SOURCE DOCUMENT:
((
Colbert gets a Super PAC; So what are they?

Comedian Stephen Colbert, left, confers with his attorney Trevor Potter, as he testified before the Federal Election Commission in Washington, Thursday, June 30, 2011. Colbert, who plays a conservative TV pundit on "The Colbert Report," wants to launch Colbert Super PAC, a type of political action committee that would allow him to raise unlimited amounts of money from corporations, unions and individuals to support or oppose candidates in the 2012 elections through independent expenditures such as TV ads. AP Photo/Cliff Owen

Comedy Central's fake newsman Stephen Colbert scored a very real victory in Washington today. He was granted permission by the Federal Election Commission to form his own Super PAC.

You may have never heard of Super PACs but they're no joke. And they're going to play a major role in the next election, as CBS News congressional correspondent Nancy Cordes reports.
))
DATA FOR ANALYSIS:
((
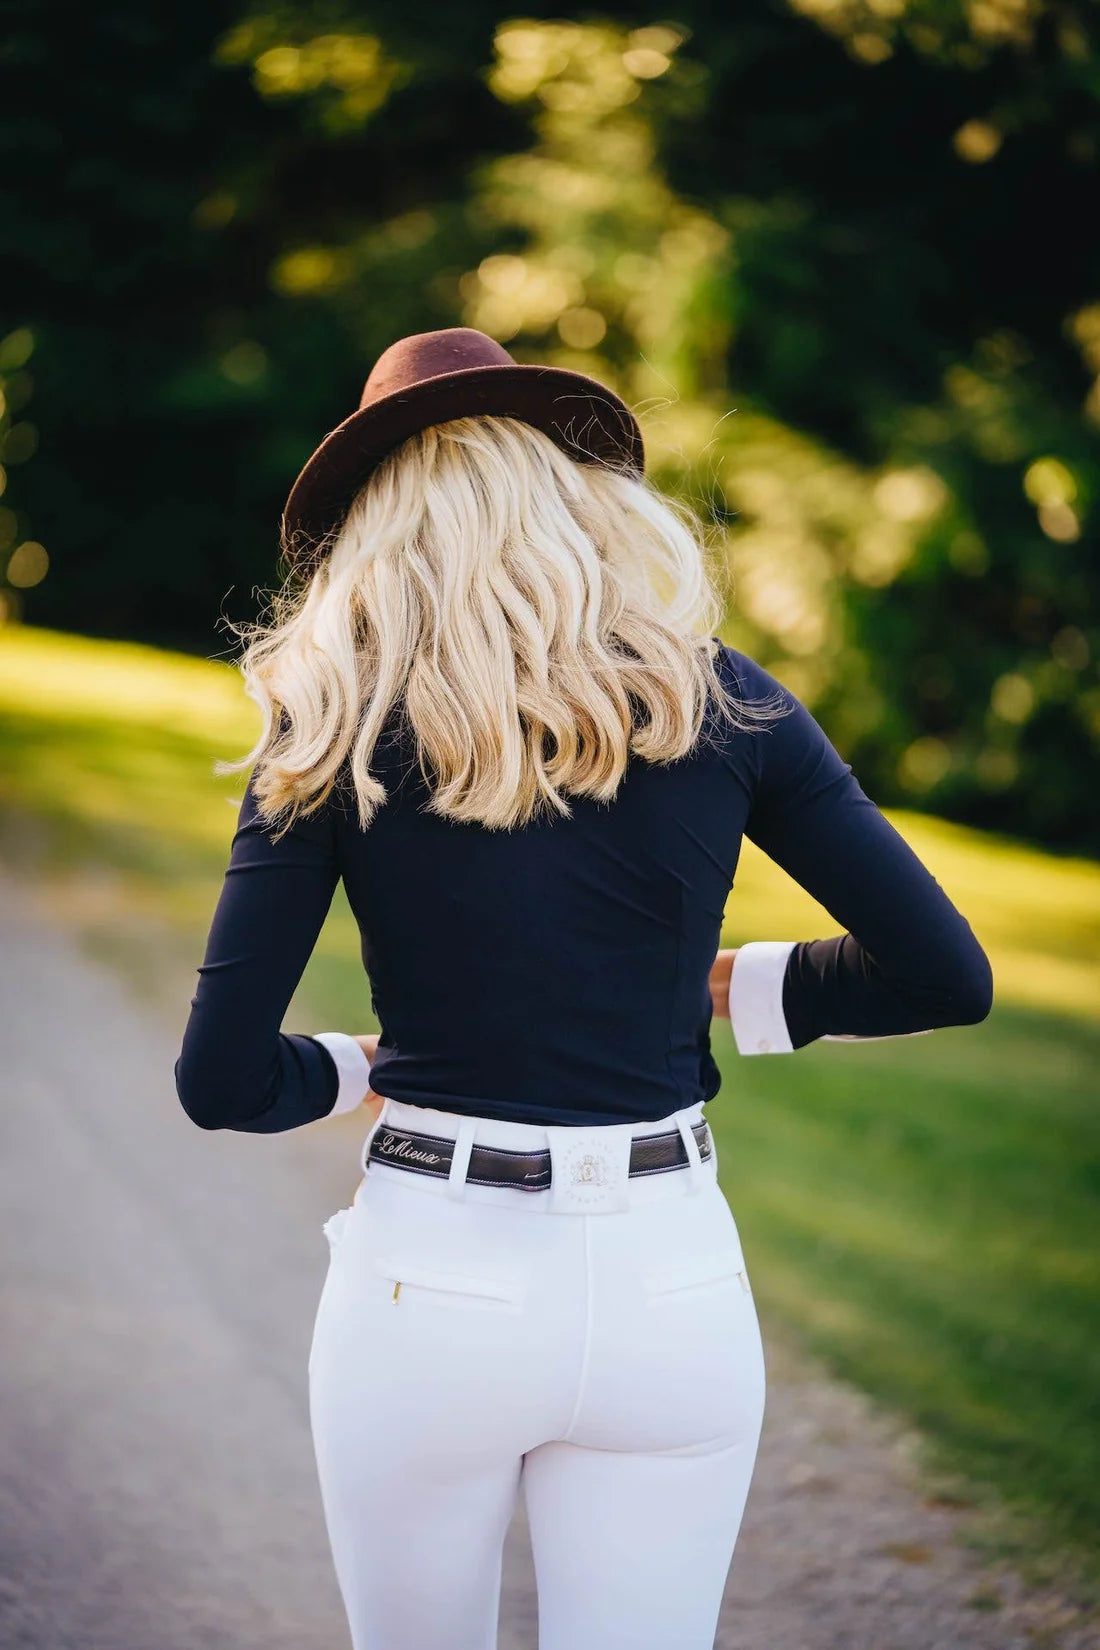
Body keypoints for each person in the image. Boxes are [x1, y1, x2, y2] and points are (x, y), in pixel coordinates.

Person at [174, 327, 993, 1650]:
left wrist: (359, 1066)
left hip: (430, 1282)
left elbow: (221, 1079)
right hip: (672, 1281)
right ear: (572, 491)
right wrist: (737, 987)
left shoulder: (331, 718)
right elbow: (945, 974)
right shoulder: (721, 698)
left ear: (375, 526)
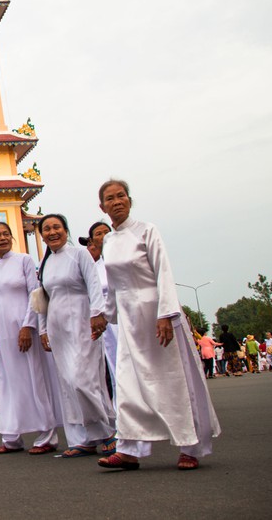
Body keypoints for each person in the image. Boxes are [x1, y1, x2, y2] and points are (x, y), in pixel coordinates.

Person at [94, 179, 220, 471]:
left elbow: (163, 272)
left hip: (154, 313)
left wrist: (166, 314)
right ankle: (129, 449)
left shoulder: (147, 231)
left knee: (171, 380)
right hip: (127, 321)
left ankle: (189, 446)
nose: (116, 202)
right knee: (128, 383)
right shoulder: (109, 241)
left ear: (129, 199)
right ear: (102, 207)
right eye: (110, 199)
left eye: (121, 196)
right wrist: (105, 316)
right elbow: (114, 286)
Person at [36, 213, 117, 458]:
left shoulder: (79, 254)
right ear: (41, 235)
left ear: (66, 230)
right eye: (47, 229)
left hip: (83, 324)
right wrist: (42, 329)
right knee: (69, 382)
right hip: (58, 327)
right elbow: (42, 298)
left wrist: (98, 314)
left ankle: (108, 432)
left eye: (57, 227)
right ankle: (83, 438)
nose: (52, 232)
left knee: (86, 380)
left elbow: (93, 285)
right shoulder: (45, 263)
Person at [0, 222, 60, 455]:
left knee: (34, 378)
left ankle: (47, 435)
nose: (2, 238)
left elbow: (35, 294)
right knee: (8, 381)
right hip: (2, 332)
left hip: (24, 330)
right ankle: (12, 436)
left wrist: (28, 326)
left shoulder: (24, 260)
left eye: (6, 234)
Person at [80, 221, 119, 396]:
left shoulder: (122, 259)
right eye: (98, 234)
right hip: (105, 321)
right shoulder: (92, 268)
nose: (103, 237)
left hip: (126, 315)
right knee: (112, 365)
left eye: (106, 232)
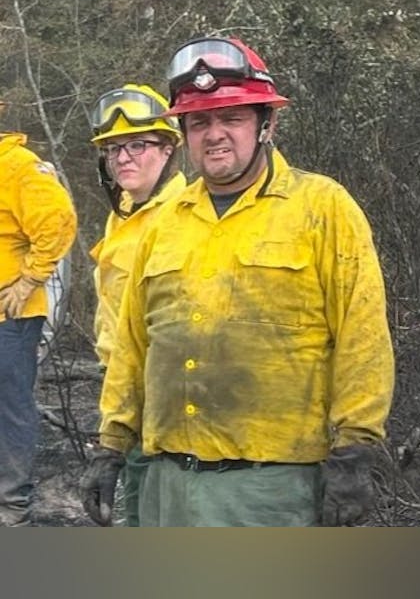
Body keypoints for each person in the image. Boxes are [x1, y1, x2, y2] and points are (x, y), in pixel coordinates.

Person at [80, 37, 395, 527]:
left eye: (232, 118)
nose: (215, 134)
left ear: (267, 123)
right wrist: (110, 446)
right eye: (200, 121)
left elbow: (363, 337)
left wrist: (355, 449)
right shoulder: (164, 223)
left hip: (272, 488)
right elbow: (132, 348)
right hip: (167, 483)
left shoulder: (322, 208)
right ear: (183, 132)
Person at [87, 83, 185, 526]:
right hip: (123, 392)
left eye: (137, 145)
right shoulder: (125, 212)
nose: (123, 158)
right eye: (113, 149)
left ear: (168, 149)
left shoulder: (179, 217)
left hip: (161, 402)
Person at [0, 99, 77, 526]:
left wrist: (31, 279)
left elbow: (58, 219)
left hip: (9, 315)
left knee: (8, 407)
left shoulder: (16, 165)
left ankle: (11, 506)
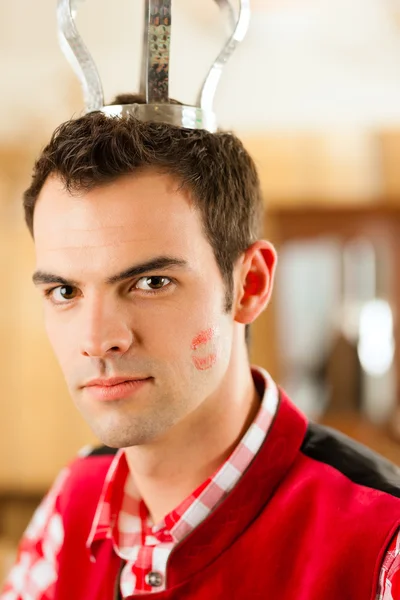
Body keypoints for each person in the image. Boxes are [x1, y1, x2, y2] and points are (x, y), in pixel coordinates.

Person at [1, 93, 400, 600]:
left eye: (150, 283)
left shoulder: (383, 543)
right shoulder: (74, 499)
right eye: (65, 291)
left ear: (250, 285)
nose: (98, 339)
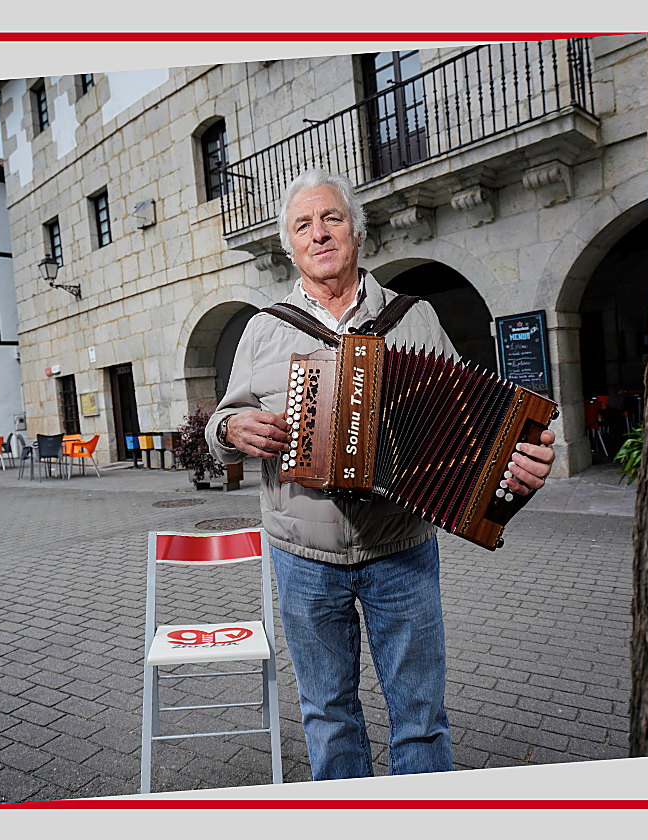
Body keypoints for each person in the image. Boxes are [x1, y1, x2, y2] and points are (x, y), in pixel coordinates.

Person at [205, 168, 556, 780]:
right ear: (290, 247)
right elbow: (222, 423)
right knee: (327, 714)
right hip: (303, 557)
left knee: (421, 716)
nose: (319, 233)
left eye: (331, 218)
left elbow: (468, 425)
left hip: (401, 550)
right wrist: (231, 430)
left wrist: (515, 464)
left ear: (357, 232)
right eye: (303, 225)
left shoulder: (413, 318)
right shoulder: (263, 329)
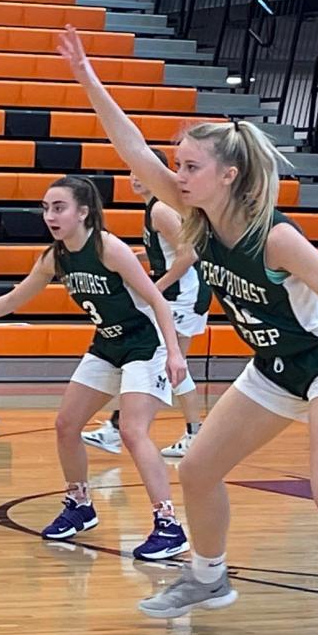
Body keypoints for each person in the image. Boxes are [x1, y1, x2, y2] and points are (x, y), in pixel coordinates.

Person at [58, 26, 318, 635]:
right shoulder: (197, 218)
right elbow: (132, 151)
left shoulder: (275, 238)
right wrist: (86, 76)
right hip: (274, 367)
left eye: (190, 166)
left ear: (228, 175)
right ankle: (208, 577)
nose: (177, 174)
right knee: (197, 469)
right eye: (179, 165)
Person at [0, 177, 191, 558]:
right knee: (67, 425)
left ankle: (168, 524)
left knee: (132, 431)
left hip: (144, 344)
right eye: (46, 207)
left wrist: (174, 353)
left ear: (83, 212)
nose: (49, 215)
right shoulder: (55, 257)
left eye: (59, 207)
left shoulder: (107, 247)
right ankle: (80, 504)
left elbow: (157, 300)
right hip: (108, 344)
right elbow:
))
REQUIRED ACTIONS:
- A) In the Colbert news item, what did the Federal Election Commission grant Stephen Colbert permission to do?
- B) Reproduce the part of the Colbert news item that opens with the words containing "Comedian Stephen Colbert, left, confers" and closes with "own Super PAC.".

YOUR RESPONSES:
- A) It granted him permission to form his own Super PAC.

- B)
Comedian Stephen Colbert, left, confers with his attorney Trevor Potter, as he testified before the Federal Election Commission in Washington, Thursday, June 30, 2011. Colbert, who plays a conservative TV pundit on "The Colbert Report," wants to launch Colbert Super PAC, a type of political action committee that would allow him to raise unlimited amounts of money from corporations, unions and individuals to support or oppose candidates in the 2012 elections through independent expenditures such as TV ads. AP Photo/Cliff Owen

Comedy Central's fake newsman Stephen Colbert scored a very real victory in Washington today. He was granted permission by the Federal Election Commission to form his own Super PAC.